TASK INSTRUCTIONS
Rewrite the data below, changing "bounding box" to "enclosing box" and keeping everything else the same. Leave the pictures out of your version.

GIVEN RECORDS
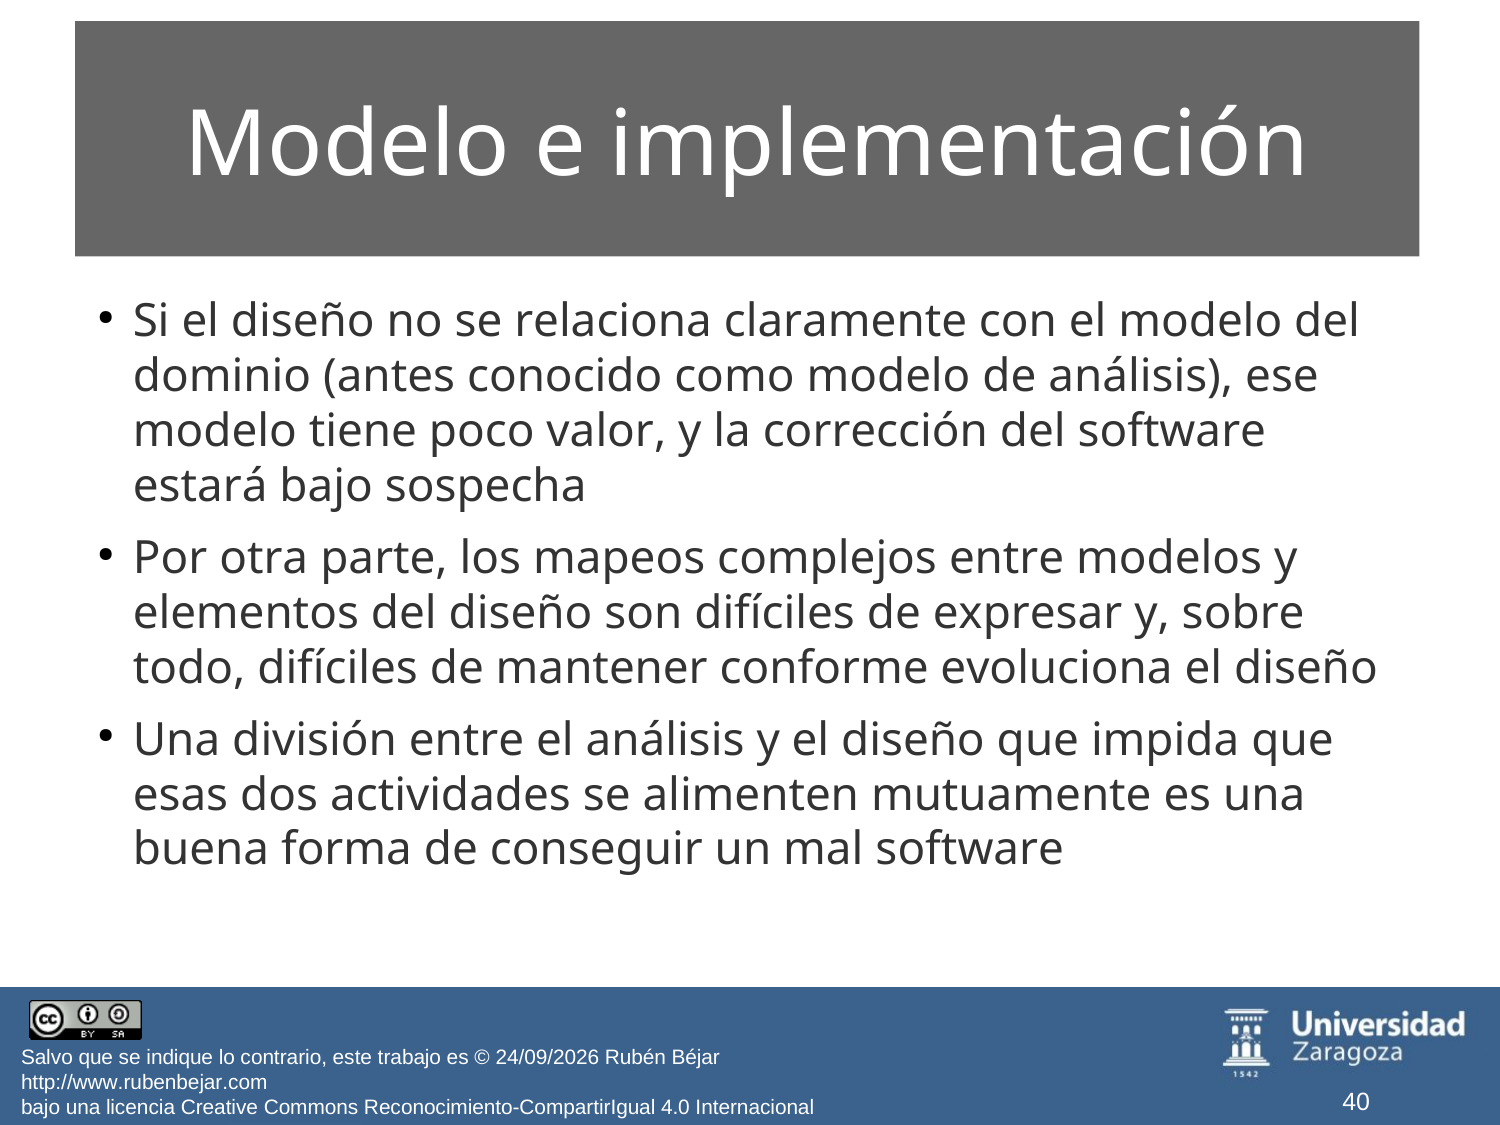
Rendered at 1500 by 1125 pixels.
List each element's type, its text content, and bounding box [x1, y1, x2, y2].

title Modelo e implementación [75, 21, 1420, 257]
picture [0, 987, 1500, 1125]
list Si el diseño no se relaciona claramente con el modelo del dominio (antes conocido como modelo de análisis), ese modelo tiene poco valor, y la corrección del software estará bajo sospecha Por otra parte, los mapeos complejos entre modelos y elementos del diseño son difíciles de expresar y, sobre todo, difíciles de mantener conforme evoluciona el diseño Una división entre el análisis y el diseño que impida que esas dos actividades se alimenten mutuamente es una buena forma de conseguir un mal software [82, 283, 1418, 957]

FINISHED TASK
Rendered at 1500 by 1125 pixels.
List each element's type, its text content, and enclosing box [x1, y1, x2, y2].

title Modelo e implementación [75, 21, 1420, 257]
picture [0, 987, 1500, 1125]
list Si el diseño no se relaciona claramente con el modelo del dominio (antes conocido como modelo de análisis), ese modelo tiene poco valor, y la corrección del software estará bajo sospecha Por otra parte, los mapeos complejos entre modelos y elementos del diseño son difíciles de expresar y, sobre todo, difíciles de mantener conforme evoluciona el diseño Una división entre el análisis y el diseño que impida que esas dos actividades se alimenten mutuamente es una buena forma de conseguir un mal software [82, 283, 1418, 957]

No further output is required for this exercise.